GLI ECCESSI MODERATI DI DRIES VAN NOTEN E WALES BONNER
Se Louis Vuitton celebra i colori e le trame contorte, Dries Van Noten lo fa in maniera decisamente più chiara. Trasparenze, linee morbide ed altre fascianti non rinunciano a tonalità come il giallo senape o il viola, piuttosto le esaltano in una collezione che sembra raccontare l’Oriente, pur sempre occidentalizzato, attraverso fantasie camaleontiche. Fantasie che predilige anche il marchio emergente Wales Bonner, seppur confusionario. In un look appare il leopardato, in un altro i tipici scacchi. Poi un’astrazione dello zebrato, il gessato e alcuni fiori impreziositi. Dimostrando la volontà di rappresentare tutti e al contempo nessuno, svelando però una nuova e dimenticabile collaborazione con Adidas.

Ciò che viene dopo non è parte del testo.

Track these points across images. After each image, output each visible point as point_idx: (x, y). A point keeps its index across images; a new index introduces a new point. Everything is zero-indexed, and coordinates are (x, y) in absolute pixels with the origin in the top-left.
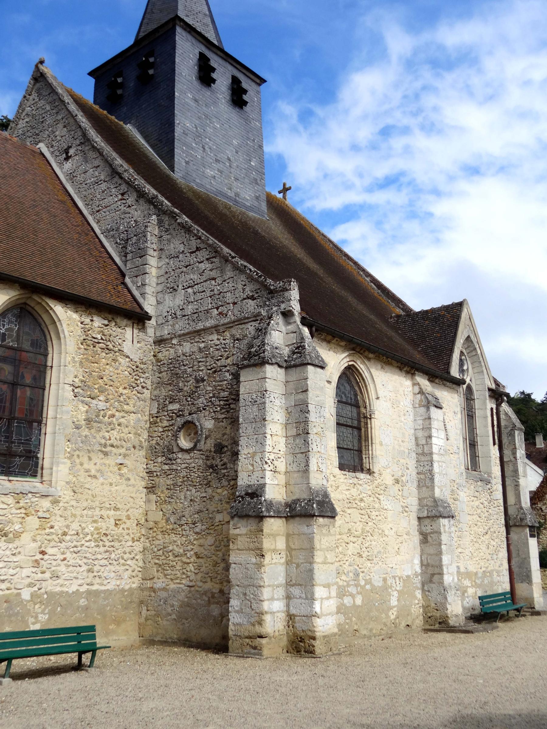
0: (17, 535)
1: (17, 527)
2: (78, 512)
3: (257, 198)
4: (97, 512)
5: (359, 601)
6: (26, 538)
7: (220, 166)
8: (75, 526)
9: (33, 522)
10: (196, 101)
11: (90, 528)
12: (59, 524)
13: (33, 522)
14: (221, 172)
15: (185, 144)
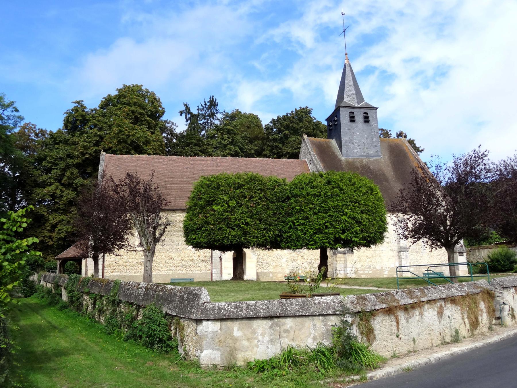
0: (297, 260)
1: (296, 258)
2: (310, 255)
3: (377, 151)
4: (315, 255)
5: (370, 272)
6: (299, 261)
7: (360, 147)
8: (309, 258)
9: (300, 258)
10: (349, 129)
11: (313, 258)
12: (306, 258)
13: (300, 258)
14: (361, 149)
15: (346, 145)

PICASSO SECONDO PAUL SMITH
C’è anche chi i colori li enfatizza attraverso l’arte. Paul Smith, ad esempio, unisce un aspetto serioso del vestiario come la sartoria con trame che onorano Picasso, anche grazie ad una mostra curata dall’omonimo stilista al Musée National Picasso di Parigi. Lo stesso, ma senza espliciti riferimenti, fa Jonathan Anderson da Loewe, schierandosi ancora una volta a metà tra surrealismo e astrattismo attraverso forme indecifrabili, giochi di (punti) luce, tagli e contorni morbidi ma definiti.
L’ANDROGINIA PARIGINA
Eppure a questi eccessi, imparagonabili in ogni modo al massimalismo, si oppone la “rivoluzione gentile” sostenuta da quei marchi che stanno cercando di scardinare dal vestiario maschile le teorie obsolete secondo cui un uomo debba e possa indossare solo camicia, giacca e pantalone. A Parigi per questa stagione ha iniziato Egonlab con top scultorei e altri scoprenti, spalle in vista e scollature profondissime (anche quando non previste dalla struttura degli abiti, come per le giacche). Il marchio emergente è stato poi seguito dai drappeggi dark e dai capi fascianti di Rick Owens, che sembra sempre rappresentare un guardaroba post apocalittico; dagli scintillii di Dior Homme che ricordano il tweed delle signore dell’alta società; dalle nudità esasperate e ripetitive i Ludovic de Saint Sernin, il quale non crea vestiti piuttosto gli sottrae fino ad arrivare alla pelle.
IL LUSSO ALLA FRANCESE
Immancabile pure il “fatto bene”, ovvero quel lusso che non segue le tendenze del momento tantomeno i cambiamenti sociali. Tra i marchi che riportano il passato in passerella, Hermès è il più noto. Anche se nasce con la pelletteria, si è evoluto in una linea di abbigliamento intergenerazionale, indossabile da chiunque ritenga i colori neutri un porto sicuro. Anche Ami di Alexandre Mattiussi propone una certa semplicità per la Primavera/Estate 2024, finendo per condividere molto con un minimalismo contemporaneo fatto di spacchi, linee nette, tinte unite e qualche eccesso di tessuto. E la stessa scelta cromatica e stilistica è stata attuata da Givenchy, dimostrando che il sistema moda asseconda il volere degli acquirenti: un abbigliamento da tutti i giorni e per tutte le occasioni. Giunti a questo punto, può sembrare che Parigi abbia messo in scena abiti maschili, e non solo, simili a quelli visti sulle passerelle milanesi. Variegati ma simili. In realtà questo è il risultato di una moda che di endemico non ha più (quasi) nulla. La presenza di più tendenze contemporaneamente può illuderci che ci sia diversità, eppure non è così. L’unica speranza è la personalità di ogni singolo creativo, che per ora si coglie – non sempre – nelle collezioni, indistintamente da Francia o Italia. Mettendo in scena una rappresentazione modaiola di “Uno, nessuno e centomila”.